REMONSTRANTS, a name given to the Dutch Arminians who presented to the States-General of Holland a protest against the Calvinist doctrine propounded by the Synod of Dort in 1610.
REMUS, the twin-brother of Romulus, and who was slain by him because he showed his scorn of the city his brother was founding by leaping over the wall.
REMUSAT, ABEL, Orientalist, born in Paris; studied and qualified in medicine, but early devoted himself to the study of Chinese literature and in 1814 became professor of Chinese in the College of France; wrote on the language, the topography, and history of China, and founded the Asiastic Society of Paris (1788-1832).

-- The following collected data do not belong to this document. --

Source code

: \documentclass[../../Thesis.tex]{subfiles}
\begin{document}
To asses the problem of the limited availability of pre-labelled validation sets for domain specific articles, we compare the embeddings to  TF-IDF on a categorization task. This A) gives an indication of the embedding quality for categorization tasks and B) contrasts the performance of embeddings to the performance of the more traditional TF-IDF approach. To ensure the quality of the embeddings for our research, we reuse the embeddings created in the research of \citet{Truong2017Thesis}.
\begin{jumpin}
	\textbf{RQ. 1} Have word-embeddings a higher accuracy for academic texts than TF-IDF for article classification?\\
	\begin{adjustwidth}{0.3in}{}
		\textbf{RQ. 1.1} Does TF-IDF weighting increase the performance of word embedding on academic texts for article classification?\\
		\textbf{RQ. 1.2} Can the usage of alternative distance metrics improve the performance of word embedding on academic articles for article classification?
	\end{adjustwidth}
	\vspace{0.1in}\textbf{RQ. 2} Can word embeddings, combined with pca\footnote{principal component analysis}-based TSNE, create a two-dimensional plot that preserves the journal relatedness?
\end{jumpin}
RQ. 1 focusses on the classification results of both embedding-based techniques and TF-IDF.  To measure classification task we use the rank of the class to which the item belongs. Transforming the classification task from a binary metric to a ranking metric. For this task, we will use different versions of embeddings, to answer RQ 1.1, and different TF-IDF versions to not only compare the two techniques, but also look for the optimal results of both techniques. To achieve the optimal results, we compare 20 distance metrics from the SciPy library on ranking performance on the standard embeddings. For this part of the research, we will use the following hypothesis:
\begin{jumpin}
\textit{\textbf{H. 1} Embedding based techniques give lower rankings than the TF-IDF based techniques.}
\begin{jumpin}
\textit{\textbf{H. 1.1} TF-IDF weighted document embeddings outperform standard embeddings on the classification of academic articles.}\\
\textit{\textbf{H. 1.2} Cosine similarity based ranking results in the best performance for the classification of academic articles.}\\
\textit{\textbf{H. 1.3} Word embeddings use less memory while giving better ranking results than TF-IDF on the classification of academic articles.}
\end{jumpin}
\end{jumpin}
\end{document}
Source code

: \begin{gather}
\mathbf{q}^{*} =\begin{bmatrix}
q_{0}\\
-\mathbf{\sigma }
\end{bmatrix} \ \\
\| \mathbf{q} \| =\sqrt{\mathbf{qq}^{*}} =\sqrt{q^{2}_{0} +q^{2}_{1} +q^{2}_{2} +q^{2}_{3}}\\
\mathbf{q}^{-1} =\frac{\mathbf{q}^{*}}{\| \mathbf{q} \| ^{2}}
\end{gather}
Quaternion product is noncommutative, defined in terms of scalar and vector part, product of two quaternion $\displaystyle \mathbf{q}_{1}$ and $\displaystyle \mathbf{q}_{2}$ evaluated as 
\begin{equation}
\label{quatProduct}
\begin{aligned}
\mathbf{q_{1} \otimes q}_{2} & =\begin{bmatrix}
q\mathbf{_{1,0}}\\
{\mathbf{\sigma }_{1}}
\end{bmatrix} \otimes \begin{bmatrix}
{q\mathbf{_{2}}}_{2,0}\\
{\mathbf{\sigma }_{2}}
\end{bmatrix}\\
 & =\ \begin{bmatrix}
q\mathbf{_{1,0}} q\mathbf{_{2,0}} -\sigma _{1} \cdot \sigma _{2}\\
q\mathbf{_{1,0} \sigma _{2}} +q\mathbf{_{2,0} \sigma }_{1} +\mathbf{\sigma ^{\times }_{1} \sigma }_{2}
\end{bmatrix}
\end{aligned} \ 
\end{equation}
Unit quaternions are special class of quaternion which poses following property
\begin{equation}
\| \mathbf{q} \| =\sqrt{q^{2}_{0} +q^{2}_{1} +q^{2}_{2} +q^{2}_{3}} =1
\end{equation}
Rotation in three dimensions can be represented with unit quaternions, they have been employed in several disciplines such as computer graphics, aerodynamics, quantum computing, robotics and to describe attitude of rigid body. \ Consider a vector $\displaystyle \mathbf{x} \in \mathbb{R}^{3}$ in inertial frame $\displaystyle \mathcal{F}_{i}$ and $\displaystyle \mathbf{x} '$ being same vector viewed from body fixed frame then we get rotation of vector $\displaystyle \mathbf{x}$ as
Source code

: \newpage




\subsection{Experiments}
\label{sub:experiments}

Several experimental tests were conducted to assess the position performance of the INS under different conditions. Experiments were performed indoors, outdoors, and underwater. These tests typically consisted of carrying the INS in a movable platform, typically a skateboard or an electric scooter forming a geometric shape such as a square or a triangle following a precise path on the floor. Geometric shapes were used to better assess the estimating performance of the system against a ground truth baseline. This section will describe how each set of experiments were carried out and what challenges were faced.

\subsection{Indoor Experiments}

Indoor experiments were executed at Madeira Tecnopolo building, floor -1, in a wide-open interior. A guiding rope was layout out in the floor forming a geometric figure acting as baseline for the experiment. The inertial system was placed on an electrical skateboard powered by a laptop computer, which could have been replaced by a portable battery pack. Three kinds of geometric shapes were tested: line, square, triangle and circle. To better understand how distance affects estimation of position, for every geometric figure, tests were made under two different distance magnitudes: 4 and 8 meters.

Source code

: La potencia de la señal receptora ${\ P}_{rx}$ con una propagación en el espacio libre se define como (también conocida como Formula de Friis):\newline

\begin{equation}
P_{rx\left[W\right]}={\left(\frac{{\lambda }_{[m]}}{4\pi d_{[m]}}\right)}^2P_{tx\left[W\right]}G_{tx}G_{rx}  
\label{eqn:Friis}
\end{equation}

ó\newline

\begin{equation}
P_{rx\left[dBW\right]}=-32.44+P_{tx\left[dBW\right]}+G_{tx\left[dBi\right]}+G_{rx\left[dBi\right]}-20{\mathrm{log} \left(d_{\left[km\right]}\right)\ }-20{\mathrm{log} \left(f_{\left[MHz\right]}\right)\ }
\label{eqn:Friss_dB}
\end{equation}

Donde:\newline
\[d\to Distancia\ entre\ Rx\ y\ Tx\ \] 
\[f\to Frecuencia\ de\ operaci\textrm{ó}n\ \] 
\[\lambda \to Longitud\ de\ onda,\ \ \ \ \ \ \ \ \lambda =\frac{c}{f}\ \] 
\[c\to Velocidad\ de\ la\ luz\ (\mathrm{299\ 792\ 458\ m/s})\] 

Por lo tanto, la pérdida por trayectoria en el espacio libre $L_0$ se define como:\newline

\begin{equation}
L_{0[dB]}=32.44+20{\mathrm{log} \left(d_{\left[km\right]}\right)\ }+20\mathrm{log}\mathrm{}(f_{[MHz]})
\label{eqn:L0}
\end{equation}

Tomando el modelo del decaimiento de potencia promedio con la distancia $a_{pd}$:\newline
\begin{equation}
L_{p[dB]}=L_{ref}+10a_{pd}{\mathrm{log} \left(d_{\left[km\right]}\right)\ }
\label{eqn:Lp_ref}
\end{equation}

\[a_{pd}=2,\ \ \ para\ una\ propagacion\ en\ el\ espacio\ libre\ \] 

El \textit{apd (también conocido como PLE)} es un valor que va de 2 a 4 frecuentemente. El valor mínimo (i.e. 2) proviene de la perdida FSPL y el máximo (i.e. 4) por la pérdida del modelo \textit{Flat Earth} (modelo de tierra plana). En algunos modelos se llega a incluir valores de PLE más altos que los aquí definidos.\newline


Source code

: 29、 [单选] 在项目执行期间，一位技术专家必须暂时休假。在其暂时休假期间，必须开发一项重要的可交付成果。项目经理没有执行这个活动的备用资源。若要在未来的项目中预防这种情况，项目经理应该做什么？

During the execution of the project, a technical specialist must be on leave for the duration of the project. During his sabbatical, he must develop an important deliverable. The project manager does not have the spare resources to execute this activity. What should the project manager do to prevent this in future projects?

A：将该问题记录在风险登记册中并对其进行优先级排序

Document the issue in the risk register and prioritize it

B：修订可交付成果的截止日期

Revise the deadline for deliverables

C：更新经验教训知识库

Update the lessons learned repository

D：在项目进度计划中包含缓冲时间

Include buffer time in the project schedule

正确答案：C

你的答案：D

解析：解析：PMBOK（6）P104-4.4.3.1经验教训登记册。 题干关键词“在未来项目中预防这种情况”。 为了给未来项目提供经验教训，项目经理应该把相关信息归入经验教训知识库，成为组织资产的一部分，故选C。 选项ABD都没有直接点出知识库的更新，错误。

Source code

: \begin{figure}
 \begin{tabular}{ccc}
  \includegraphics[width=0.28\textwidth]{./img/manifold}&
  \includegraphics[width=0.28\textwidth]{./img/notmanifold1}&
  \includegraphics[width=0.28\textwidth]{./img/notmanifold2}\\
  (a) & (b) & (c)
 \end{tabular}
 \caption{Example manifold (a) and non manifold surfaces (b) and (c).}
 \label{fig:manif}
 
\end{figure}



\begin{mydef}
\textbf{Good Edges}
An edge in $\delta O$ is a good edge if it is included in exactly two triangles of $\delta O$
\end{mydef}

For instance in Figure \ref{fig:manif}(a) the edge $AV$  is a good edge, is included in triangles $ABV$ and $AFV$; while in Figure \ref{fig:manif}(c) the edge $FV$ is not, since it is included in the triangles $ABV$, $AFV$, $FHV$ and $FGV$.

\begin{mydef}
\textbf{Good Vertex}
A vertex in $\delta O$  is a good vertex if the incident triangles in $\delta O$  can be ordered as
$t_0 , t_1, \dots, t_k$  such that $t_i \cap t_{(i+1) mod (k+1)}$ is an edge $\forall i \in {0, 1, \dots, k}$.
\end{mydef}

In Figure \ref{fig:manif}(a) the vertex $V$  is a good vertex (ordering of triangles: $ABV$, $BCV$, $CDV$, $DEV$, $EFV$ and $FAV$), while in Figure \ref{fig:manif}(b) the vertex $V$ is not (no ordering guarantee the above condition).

REMUSAT, CHARLES, COMTE DE, French politician and man of letters, born in Paris; was a Liberal in politics; drew up a protest against the ordinances of Polignac, which precipitated the revolution of July; was Minister of the Interior under Thiers, was exiled after the coup d’etat, and gave himself mainly to philosophical studies thereafter (1797-1875).
RENAISSANCE, the name given to the revolution in literature and art in Europe during the 15th and 16th centuries, caused by the revival of the study of ancient models in the literature and art of Greece and Rome, especially the former, and to the awakening in the cultured classes of the free and broad humanity that inspired them, an epoch which marks the transition from the rigid formality of mediaeval to the enlightened freedom of modern times.